» **DOCUMENT EXTRACT**:
· · · ·

Being single has been a breath of fresh air to me. Honestly, I thought it would have been hard AF because I mean the way that society portrays being single- as if it’s a curse and you’ll just be lonely and depressed and hate life and yourself.
Naturally, I was waiting for something dramatic to happen on my first day as being newly single- as if a comet would fly over my head or some bs, or maybe I would erupt in a fit of tears or suddenly feel a bunch of self-loathing because I didn’t have a guy in my life.
But nothing. No magical comet, no crying, no self-loathing.
I woke up, and I was simply me. Good old life just kept moving on.
The realization that I wasn’t gonna die because I didn’t have a man sort of put things into perspective. So I made a choice. I could be single and be HAPPY about it. I’m looking forward to this new life as an adventure- something that’s exciting and filled with possibilities that ME, MYSELF and I, can experience.
Thanks to my new phase of self-discovery, I’ll share with you 5 reasons I actually want to be single.
Also, thank you SO much to those anonymous readers who sent in your personal experience with me! It truly gave me valuable insight into writing this post.
I don’t have to care about any one else’s opinions. I can literally do absolutely anything that I want to do, without caring about what my significant other (SO) has to say. New tattoo? Yes. Shave off my hair? If I feel like it. Hop on a plane and GTFO? Tomorrow sounds good. Become a Jew? See you for Hanukkah!
I only have to answer to MYSELF. Sure, it sounds selfish but I want to be selfish. I want to live on my own beat.
I refuse to let my life and my choices be dictated by any man.

· · · ·

Collected data
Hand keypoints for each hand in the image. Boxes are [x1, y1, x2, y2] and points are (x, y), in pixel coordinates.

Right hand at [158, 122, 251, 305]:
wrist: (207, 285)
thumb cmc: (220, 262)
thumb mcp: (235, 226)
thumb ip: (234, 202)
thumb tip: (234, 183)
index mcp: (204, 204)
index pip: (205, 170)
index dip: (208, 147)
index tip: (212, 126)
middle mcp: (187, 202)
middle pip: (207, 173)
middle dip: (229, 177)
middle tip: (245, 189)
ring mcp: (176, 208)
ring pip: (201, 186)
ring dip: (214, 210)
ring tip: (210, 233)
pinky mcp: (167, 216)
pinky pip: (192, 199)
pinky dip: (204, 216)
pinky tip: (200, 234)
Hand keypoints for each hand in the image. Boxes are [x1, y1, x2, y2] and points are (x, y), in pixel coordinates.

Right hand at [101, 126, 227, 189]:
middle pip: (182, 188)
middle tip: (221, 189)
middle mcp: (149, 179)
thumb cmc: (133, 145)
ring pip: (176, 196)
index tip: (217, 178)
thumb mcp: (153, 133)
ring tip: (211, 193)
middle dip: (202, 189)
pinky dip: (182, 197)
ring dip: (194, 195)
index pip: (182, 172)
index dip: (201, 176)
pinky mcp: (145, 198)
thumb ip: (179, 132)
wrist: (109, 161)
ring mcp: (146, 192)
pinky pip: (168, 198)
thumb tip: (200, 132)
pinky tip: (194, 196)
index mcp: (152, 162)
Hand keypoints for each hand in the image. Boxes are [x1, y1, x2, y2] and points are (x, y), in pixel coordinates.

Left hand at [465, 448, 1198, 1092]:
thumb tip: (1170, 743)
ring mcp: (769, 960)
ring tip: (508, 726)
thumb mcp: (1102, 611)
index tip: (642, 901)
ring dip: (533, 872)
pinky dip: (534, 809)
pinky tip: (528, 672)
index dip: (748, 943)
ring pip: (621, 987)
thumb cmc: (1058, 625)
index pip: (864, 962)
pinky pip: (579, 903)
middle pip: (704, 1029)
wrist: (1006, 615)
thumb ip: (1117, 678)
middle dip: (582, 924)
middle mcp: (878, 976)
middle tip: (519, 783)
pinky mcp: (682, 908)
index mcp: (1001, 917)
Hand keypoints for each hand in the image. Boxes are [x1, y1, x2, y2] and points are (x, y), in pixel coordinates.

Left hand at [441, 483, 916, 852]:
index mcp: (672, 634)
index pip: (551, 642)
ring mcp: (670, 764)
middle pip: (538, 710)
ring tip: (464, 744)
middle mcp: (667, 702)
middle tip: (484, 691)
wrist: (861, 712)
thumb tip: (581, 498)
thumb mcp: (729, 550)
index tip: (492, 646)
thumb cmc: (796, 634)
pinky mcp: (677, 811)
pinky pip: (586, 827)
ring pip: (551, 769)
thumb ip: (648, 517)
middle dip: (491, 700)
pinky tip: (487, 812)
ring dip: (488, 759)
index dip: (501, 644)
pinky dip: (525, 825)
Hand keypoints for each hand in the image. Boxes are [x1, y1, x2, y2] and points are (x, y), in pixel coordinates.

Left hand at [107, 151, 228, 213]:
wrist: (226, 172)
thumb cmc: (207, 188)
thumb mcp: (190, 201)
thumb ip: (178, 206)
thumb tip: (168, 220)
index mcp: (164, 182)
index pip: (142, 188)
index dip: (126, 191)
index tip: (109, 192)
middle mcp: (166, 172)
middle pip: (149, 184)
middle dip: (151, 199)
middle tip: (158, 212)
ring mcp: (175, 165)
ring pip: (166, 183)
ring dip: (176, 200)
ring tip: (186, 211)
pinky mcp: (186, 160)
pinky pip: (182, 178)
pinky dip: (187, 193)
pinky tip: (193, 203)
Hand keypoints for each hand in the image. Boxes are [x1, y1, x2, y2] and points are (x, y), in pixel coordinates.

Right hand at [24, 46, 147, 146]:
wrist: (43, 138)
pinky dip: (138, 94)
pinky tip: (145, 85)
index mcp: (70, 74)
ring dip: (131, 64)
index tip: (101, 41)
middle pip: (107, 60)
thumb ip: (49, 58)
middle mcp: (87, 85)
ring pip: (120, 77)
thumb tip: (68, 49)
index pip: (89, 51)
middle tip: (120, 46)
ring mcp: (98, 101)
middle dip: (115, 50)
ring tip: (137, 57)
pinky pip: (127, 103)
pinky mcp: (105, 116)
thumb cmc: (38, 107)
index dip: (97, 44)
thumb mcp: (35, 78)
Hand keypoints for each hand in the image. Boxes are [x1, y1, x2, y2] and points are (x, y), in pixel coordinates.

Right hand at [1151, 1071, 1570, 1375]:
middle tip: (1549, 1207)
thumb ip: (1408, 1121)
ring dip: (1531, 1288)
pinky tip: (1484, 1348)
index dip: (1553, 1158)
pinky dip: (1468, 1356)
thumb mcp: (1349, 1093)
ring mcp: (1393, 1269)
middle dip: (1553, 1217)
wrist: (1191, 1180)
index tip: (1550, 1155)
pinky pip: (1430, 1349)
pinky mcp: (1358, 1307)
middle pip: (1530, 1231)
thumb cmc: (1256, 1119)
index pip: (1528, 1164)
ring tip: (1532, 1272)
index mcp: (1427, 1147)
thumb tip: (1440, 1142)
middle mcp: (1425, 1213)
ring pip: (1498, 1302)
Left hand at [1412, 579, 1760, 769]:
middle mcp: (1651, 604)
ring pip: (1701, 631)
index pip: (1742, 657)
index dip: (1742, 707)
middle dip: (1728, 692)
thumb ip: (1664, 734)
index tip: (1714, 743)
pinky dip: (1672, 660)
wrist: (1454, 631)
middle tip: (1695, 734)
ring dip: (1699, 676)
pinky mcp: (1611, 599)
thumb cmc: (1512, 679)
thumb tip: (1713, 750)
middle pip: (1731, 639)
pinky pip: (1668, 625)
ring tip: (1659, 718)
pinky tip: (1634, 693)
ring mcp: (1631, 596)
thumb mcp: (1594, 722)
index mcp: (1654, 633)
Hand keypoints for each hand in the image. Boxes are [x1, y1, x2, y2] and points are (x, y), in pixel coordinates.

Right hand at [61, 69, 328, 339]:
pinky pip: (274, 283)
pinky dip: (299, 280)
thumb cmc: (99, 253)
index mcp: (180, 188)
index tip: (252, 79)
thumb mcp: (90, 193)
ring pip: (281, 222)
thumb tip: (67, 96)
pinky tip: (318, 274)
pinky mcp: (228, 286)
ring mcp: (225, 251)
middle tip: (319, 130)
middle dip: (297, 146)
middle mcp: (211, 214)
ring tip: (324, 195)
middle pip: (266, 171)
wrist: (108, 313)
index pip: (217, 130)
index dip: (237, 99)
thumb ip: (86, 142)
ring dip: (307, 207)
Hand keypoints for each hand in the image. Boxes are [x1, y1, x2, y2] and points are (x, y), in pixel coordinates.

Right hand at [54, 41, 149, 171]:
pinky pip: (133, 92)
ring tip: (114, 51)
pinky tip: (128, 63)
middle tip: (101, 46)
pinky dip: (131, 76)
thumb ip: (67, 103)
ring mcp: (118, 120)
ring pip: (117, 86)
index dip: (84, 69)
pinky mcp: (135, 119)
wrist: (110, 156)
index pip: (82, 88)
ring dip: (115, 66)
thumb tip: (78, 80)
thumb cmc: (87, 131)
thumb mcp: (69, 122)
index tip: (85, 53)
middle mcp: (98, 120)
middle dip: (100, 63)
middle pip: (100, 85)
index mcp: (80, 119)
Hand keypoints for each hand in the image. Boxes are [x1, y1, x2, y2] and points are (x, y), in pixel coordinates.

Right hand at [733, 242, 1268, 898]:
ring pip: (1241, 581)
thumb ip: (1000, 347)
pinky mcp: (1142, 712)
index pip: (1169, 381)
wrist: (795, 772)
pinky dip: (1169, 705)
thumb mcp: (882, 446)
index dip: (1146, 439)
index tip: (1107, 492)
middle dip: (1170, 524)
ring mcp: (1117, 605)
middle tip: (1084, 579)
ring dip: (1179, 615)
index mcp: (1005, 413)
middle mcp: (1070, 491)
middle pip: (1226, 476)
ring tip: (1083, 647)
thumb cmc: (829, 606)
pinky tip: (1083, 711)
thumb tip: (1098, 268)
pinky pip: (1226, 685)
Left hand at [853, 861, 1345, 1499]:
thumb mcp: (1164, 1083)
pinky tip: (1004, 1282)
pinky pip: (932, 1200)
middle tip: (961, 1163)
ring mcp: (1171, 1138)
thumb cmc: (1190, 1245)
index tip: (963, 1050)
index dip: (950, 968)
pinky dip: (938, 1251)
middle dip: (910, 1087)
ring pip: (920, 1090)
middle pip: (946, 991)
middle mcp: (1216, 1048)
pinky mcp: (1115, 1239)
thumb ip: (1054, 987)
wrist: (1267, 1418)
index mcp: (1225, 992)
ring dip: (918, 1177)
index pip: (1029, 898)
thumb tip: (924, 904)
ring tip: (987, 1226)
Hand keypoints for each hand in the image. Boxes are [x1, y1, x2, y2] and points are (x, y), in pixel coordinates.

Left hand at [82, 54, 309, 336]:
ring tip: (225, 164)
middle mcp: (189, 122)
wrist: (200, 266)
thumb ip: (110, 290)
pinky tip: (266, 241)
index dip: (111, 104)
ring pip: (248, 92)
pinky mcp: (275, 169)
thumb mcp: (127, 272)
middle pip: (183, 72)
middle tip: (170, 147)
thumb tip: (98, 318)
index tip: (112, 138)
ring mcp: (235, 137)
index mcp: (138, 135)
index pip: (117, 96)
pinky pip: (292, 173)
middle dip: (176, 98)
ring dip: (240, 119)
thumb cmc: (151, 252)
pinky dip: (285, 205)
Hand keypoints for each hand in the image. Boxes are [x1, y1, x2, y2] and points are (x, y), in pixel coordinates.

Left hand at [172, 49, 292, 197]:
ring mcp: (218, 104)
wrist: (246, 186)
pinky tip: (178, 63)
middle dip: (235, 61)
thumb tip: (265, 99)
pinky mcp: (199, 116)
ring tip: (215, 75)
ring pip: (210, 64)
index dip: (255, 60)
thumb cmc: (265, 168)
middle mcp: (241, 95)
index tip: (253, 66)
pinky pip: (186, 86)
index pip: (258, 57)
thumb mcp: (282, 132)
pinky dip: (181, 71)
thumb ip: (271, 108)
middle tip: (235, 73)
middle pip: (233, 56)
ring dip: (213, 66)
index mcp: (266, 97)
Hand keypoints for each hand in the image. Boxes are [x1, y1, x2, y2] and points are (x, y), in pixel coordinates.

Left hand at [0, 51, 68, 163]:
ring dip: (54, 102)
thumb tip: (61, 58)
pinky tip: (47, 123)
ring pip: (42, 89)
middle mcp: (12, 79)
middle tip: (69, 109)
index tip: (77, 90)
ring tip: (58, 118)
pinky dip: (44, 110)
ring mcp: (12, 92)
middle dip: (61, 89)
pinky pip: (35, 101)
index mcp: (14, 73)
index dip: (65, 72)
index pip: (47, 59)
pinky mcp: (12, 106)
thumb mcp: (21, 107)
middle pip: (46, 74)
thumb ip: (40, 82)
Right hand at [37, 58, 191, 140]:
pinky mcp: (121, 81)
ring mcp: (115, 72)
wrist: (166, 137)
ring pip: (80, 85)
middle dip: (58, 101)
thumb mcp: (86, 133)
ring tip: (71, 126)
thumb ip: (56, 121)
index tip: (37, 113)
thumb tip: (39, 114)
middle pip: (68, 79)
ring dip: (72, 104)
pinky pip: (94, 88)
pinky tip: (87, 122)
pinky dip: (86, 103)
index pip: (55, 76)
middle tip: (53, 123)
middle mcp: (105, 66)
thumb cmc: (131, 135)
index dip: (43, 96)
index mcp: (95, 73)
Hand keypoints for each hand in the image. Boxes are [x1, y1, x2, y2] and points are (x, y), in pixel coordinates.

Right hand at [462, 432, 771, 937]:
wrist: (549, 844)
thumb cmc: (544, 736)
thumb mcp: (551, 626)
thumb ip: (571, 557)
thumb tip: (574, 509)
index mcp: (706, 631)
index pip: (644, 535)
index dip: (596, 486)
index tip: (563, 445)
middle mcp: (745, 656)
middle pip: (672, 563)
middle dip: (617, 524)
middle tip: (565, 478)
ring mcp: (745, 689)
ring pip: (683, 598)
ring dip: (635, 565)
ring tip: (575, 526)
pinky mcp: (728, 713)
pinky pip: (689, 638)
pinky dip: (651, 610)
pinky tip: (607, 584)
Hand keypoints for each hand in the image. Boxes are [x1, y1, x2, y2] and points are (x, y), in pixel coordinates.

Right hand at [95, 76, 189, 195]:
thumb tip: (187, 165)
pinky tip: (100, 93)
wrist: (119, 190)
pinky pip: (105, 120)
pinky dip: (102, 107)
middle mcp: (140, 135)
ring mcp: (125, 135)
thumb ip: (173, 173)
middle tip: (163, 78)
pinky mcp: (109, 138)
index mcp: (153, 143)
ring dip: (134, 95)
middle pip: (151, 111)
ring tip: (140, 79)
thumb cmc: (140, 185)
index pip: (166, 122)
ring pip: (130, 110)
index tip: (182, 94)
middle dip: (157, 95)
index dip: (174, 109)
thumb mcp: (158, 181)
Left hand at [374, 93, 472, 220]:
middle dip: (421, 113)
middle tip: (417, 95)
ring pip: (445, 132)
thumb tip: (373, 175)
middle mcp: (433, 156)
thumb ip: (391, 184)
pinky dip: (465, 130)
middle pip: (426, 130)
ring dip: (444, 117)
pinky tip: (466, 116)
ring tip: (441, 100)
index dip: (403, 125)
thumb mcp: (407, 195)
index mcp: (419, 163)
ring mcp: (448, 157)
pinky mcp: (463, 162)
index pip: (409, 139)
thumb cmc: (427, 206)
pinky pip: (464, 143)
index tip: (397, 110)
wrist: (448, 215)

· · · ·

» **PARTS OF THE EXERCISE**:
1) Answer these questions about the post about being single:
(a) How many reasons does the writer promise to share for wanting to be single?
(b) Who does the writer thank for sending in their personal experiences?
(c) Who does the writer say is the only person they have to answer to?
2) From the post about being single, return the passage starting at "I woke up, and" and ending at "to be single.".
3) Rewrite the paragraph of the post about being single that begins "I don't have to care about any one else's opinions" as a short list, keeping its main facts.

» **RESPONSES BY TASK**:
1)
(a) Five reasons.
(b) Anonymous readers.
(c) The writer's own self ("MYSELF").

2)
I woke up, and I was simply me. Good old life just kept moving on.
The realization that I wasn’t gonna die because I didn’t have a man sort of put things into perspective. So I made a choice. I could be single and be HAPPY about it. I’m looking forward to this new life as an adventure- something that’s exciting and filled with possibilities that ME, MYSELF and I, can experience.
Thanks to my new phase of self-discovery, I’ll share with you 5 reasons I actually want to be single.

3)
- The writer doesn't have to care about anyone else's opinions.
- The writer can do anything at all without regard to what a significant other (SO) says.
- Examples given: getting a new tattoo, shaving off hair, hopping on a plane and leaving tomorrow, and becoming a Jew and celebrating Hanukkah.